文章の抜粋 =>
---

この巻の読みどころとしては、次の二つが印象に残る。

第一は、ラスコーリニコフとソーニャが対面する場面。ここで、ソーニャは、ラスコーリニコフに聖書を読んできかせる。あいにく、キリスト教、また、聖書についての知識がないので、ここのところの宗教的な意味はよくわからないというのが正直なところである。しかし、ここでのソーニャのとのシーンが、後のラスコーリニコフの罪の意識への伏線になっていくことは理解されるところである。

第二は、それに続いて、ラスコーリニコフと予審判事とのシーン。ここでの予審判事の台詞(かなり長い)を読みながら、これを聞いているであろう、作品中のラスコーリニコフに共感してしまう思いがある。

以上の二点が、何度目になるだろうか、『罪と罰』を読み直してみて、印象に残っているところである。

それから、第一巻のところで、ふれた、作品を描く視点のことについていえば、この第二巻(第三部、第四部)になると、記述の視点がさらに自由度をましている。母と妹のことを描いたかと思うと(もうここでは、ラスコーリニコフから完全に離れている)、スヴィドリガイロフ(ソーニャを追ってきた男)の心のうちにまで入り込む。だが、小説全体としては、基本的に、ラスコーリニコフによりそっている。

---

入力データ =>
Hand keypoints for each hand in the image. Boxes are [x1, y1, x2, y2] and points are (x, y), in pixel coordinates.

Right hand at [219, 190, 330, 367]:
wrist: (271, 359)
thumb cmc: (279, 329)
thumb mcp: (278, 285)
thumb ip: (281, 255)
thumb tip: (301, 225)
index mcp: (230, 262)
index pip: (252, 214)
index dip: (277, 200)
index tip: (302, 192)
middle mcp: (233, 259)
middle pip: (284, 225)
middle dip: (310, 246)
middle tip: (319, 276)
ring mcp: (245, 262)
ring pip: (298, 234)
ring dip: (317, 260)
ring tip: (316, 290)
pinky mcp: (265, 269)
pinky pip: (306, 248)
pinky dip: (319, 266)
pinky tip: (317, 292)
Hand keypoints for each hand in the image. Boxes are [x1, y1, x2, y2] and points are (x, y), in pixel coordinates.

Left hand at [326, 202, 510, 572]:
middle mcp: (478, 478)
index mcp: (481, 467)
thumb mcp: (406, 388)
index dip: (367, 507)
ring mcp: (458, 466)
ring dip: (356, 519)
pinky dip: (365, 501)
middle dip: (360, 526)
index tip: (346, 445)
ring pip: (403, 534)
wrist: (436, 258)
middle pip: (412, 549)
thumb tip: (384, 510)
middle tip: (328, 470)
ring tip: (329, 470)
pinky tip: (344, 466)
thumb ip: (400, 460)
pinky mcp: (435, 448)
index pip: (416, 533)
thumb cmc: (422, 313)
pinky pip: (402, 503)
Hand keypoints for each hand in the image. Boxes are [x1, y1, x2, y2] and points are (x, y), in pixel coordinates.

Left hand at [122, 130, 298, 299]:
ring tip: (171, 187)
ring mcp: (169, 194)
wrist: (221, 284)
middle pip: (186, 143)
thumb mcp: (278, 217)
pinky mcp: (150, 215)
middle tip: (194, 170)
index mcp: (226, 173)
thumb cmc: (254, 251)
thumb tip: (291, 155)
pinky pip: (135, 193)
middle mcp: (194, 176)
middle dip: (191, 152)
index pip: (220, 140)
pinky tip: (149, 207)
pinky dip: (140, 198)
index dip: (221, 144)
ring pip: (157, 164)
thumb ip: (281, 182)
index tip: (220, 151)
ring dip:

---

やること =>
A: 『罪と罰』についての文章では、第二巻は第何部と第何部にあたると書かれていますか。
B: 『罪と罰』についての文章から、「この巻の読みどころとしては、次の二つが印象に残る。」を含む語句で始まり「に共感してしまう思いがある。」で終わる部分をそのまま複製してください。
C: 『罪と罰』についての文章を、最後の文の後から書き続けてください。
項目は『罪と罰』についての文章とは別の資料です。

順番の回答 =>
A: 第三部と第四部です。

B:
この巻の読みどころとしては、次の二つが印象に残る。

第一は、ラスコーリニコフとソーニャが対面する場面。ここで、ソーニャは、ラスコーリニコフに聖書を読んできかせる。あいにく、キリスト教、また、聖書についての知識がないので、ここのところの宗教的な意味はよくわからないというのが正直なところである。しかし、ここでのソーニャのとのシーンが、後のラスコーリニコフの罪の意識への伏線になっていくことは理解されるところである。

第二は、それに続いて、ラスコーリニコフと予審判事とのシーン。ここでの予審判事の台詞(かなり長い)を読みながら、これを聞いているであろう、作品中のラスコーリニコフに共感してしまう思いがある。

C:
以前、読んだときには、メインのストーリーとなる、ラスコーリニコフの心の変化に注意して読んだと覚えている。今回、読んでみたところでは、傍系の話しといってよいかもしれない、妹(ドゥーニャ)のことなどが、たくみに筋立てのなかに織り込まれていることに気付く。

次は、最後の第三巻である。楽しみに読むことにしよう。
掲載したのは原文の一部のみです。